------ Stored data

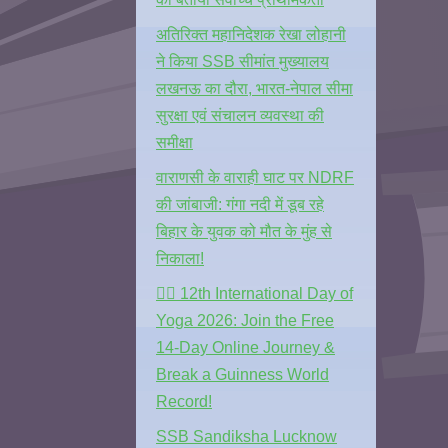
अतिरिक्त महानिदेशक रेखा लोहानी
ने किया SSB सीमांत मुख्यालय
लखनऊ का दौरा, भारत-नेपाल सीमा
सुरक्षा एवं संचालन व्यवस्था की
समीक्षा
वाराणसी के वाराही घाट पर NDRF
की जांबाजी: गंगा नदी में डूब रहे
बिहार के युवक को मौत के मुंह से
निकाला!
🧘‍♂️ 12th International Day of
Yoga 2026: Join the Free
14-Day Online Journey &
Break a Guinness World
Record!
SSB Sandiksha Lucknow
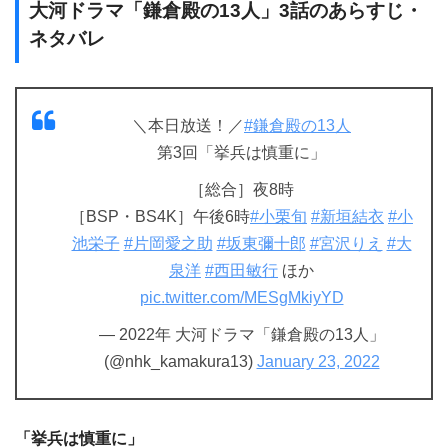
大河ドラマ「鎌倉殿の13人」3話のあらすじ・
ネタバレ
＼本日放送！／
#鎌倉殿の13人
第3回「挙兵は慎重に」
［総合］夜8時
［BSP・BS4K］午後6時
#小栗旬
#新垣結衣
#小
池栄子
#片岡愛之助
#坂東彌十郎
#宮沢りえ
#大
泉洋
#西田敏行
ほか
pic.twitter.com/MESgMkiyYD
— 2022年 大河ドラマ「鎌倉殿の13人」
(@nhk_kamakura13)
January 23, 2022
「挙兵は慎重に」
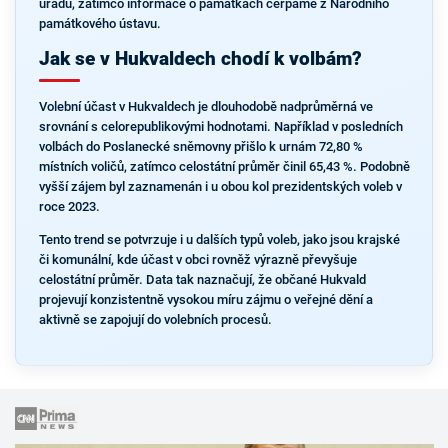
úřadu, zatímco informace o památkách čerpáme z Národního
památkového ústavu.
Jak se v Hukvaldech chodí k volbám?
Volební účast v Hukvaldech je dlouhodobě nadprůměrná ve
srovnání s celorepublikovými hodnotami. Například v posledních
volbách do Poslanecké sněmovny přišlo k urnám 72,80 %
místních voličů, zatímco celostátní průměr činil 65,43 %. Podobně
vyšší zájem byl zaznamenán i u obou kol prezidentských voleb v
roce 2023.
Tento trend se potvrzuje i u dalších typů voleb, jako jsou krajské
či komunální, kde účast v obci rovněž výrazně převyšuje
celostátní průměr. Data tak naznačují, že občané Hukvald
projevují konzistentně vysokou míru zájmu o veřejné dění a
aktivně se zapojují do volebních procesů.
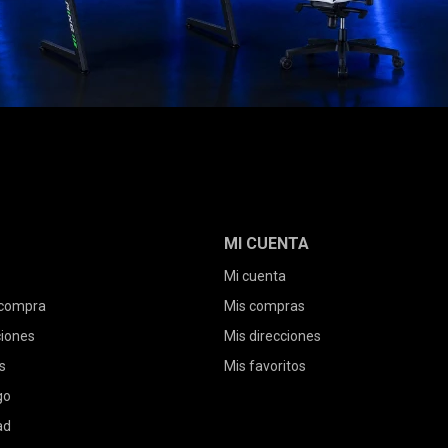
MI CUENTA
Mi cuenta
 compra
Mis compras
ciones
Mis direcciones
s
Mis favoritos
go
ad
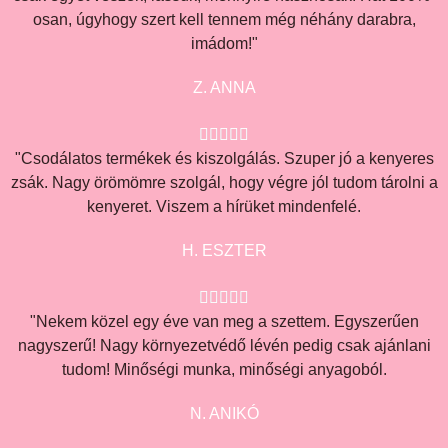
osan, úgyhogy szert kell tennem még néhány darabra,
imádom!"
Z. ANNA





"Csodálatos termékek és kiszolgálás. Szuper jó a kenyeres
zsák. Nagy örömömre szolgál, hogy végre jól tudom tárolni a
kenyeret. Viszem a hírüket mindenfelé.
H. ESZTER





"Nekem közel egy éve van meg a szettem. Egyszerűen
nagyszerű! Nagy környezetvédő lévén pedig csak ajánlani
tudom! Minőségi munka, minőségi anyagoból.
N. ANIKÓ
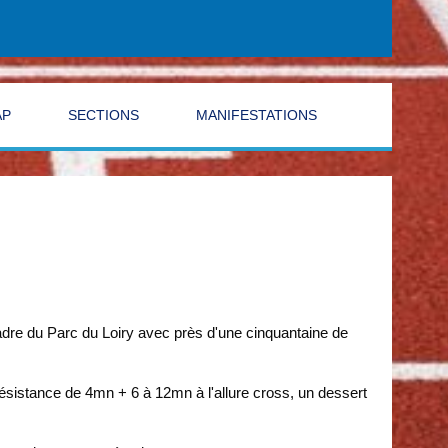
AP
SECTIONS
MANIFESTATIONS
adre du Parc du Loiry avec près d'une cinquantaine de
résistance de 4mn + 6 à 12mn à l'allure cross, un dessert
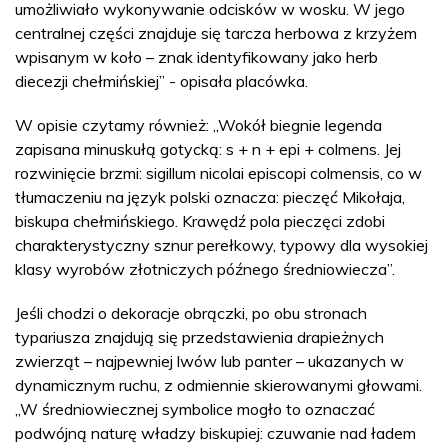
umożliwiało wykonywanie odcisków w wosku. W jego
centralnej części znajduje się tarcza herbowa z krzyżem
wpisanym w koło – znak identyfikowany jako herb
diecezji chełmińskiej” - opisała placówka.
W opisie czytamy również: „Wokół biegnie legenda
zapisana minuskułą gotycką: s + n + epi + colmens. Jej
rozwinięcie brzmi: sigillum nicolai episcopi colmensis, co w
tłumaczeniu na język polski oznacza: pieczęć Mikołaja,
biskupa chełmińskiego. Krawędź pola pieczęci zdobi
charakterystyczny sznur perełkowy, typowy dla wysokiej
klasy wyrobów złotniczych późnego średniowiecza”.
Jeśli chodzi o dekoracje obrączki, po obu stronach
typariusza znajdują się przedstawienia drapieżnych
zwierząt – najpewniej lwów lub panter – ukazanych w
dynamicznym ruchu, z odmiennie skierowanymi głowami.
„W średniowiecznej symbolice mogło to oznaczać
podwójną naturę władzy biskupiej: czuwanie nad ładem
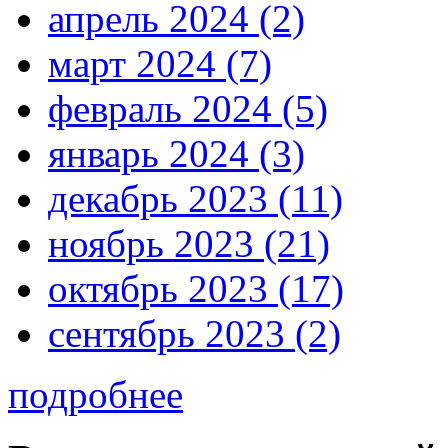
апрель 2024 (2)
март 2024 (7)
февраль 2024 (5)
январь 2024 (3)
декабрь 2023 (11)
ноябрь 2023 (21)
октябрь 2023 (17)
сентябрь 2023 (2)
подробнее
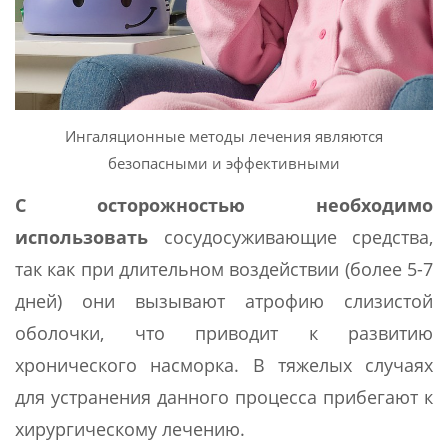
Ингаляционные методы лечения являются
безопасными и эффективными
С осторожностью необходимо
использовать
сосудосуживающие средства,
так как при длительном воздействии (более 5-7
дней) они вызывают атрофию слизистой
оболочки, что приводит к развитию
хронического насморка. В тяжелых случаях
для устранения данного процесса прибегают к
хирургическому лечению.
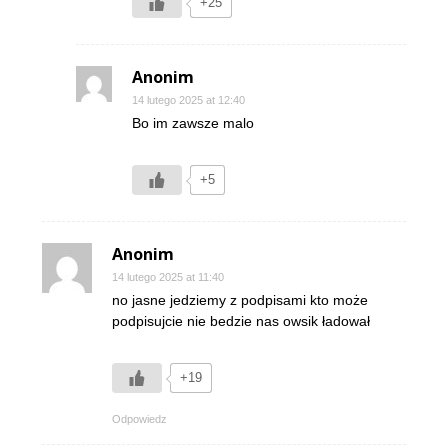
+25
Anonim
14 lutego 2025 at 12:40
Bo im zawsze malo
+5
Anonim
14 lutego 2025 at 11:40
no jasne jedziemy z podpisami kto może
podpisujcie nie bedzie nas owsik ładował
+19
Odpowiedz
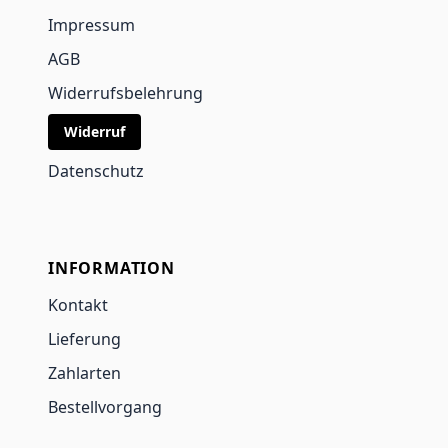
Impressum
AGB
Widerrufsbelehrung
Widerruf
Datenschutz
INFORMATION
Kontakt
Lieferung
Zahlarten
Bestellvorgang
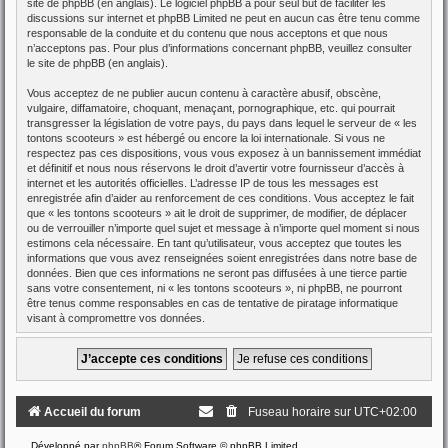
site de phpBB
(en anglais). Le logiciel phpBB a pour seul but de faciliter les
discussions sur internet et phpBB Limited ne peut en aucun cas être tenu comme
responsable de la conduite et du contenu que nous acceptons et que nous
n’acceptons pas. Pour plus d’informations concernant phpBB, veuillez consulter
le site de phpBB
(en anglais).
Vous acceptez de ne publier aucun contenu à caractère abusif, obscène,
vulgaire, diffamatoire, choquant, menaçant, pornographique, etc. qui pourrait
transgresser la législation de votre pays, du pays dans lequel le serveur de « les
tontons scooteurs » est hébergé ou encore la loi internationale. Si vous ne
respectez pas ces dispositions, vous vous exposez à un bannissement immédiat
et définitif et nous nous réservons le droit d’avertir votre fournisseur d’accès à
internet et les autorités officielles. L’adresse IP de tous les messages est
enregistrée afin d’aider au renforcement de ces conditions. Vous acceptez le fait
que « les tontons scooteurs » ait le droit de supprimer, de modifier, de déplacer
ou de verrouiller n’importe quel sujet et message à n’importe quel moment si nous
estimons cela nécessaire. En tant qu’utilisateur, vous acceptez que toutes les
informations que vous avez renseignées soient enregistrées dans notre base de
données. Bien que ces informations ne seront pas diffusées à une tierce partie
sans votre consentement, ni « les tontons scooteurs », ni phpBB, ne pourront
être tenus comme responsables en cas de tentative de piratage informatique
visant à compromettre vos données.
Accueil du forum
Fuseau horaire sur
UTC+02:00
Développé par
phpBB
® Forum Software © phpBB Limited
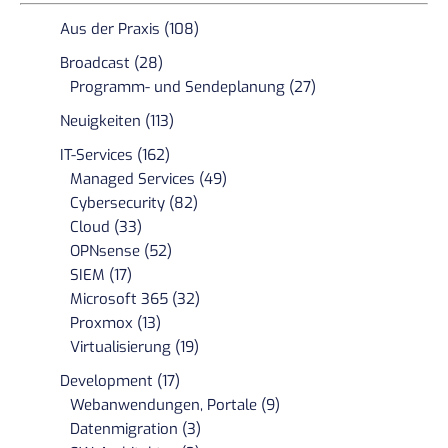
Aus der Praxis (108)
Broadcast (28)
Programm- und Sendeplanung (27)
Neuigkeiten (113)
IT-Services (162)
Managed Services (49)
Cybersecurity (82)
Cloud (33)
OPNsense (52)
SIEM (17)
Microsoft 365 (32)
Proxmox (13)
Virtualisierung (19)
Development (17)
Webanwendungen, Portale (9)
Datenmigration (3)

------------

Within the entries, find all lines holding "大河ドラマ" and copy each one.

_Solution to the exercise_.
大河ドラマ「鎌倉殿の13人」3話のあらすじ・
— 2022年 大河ドラマ「鎌倉殿の13人」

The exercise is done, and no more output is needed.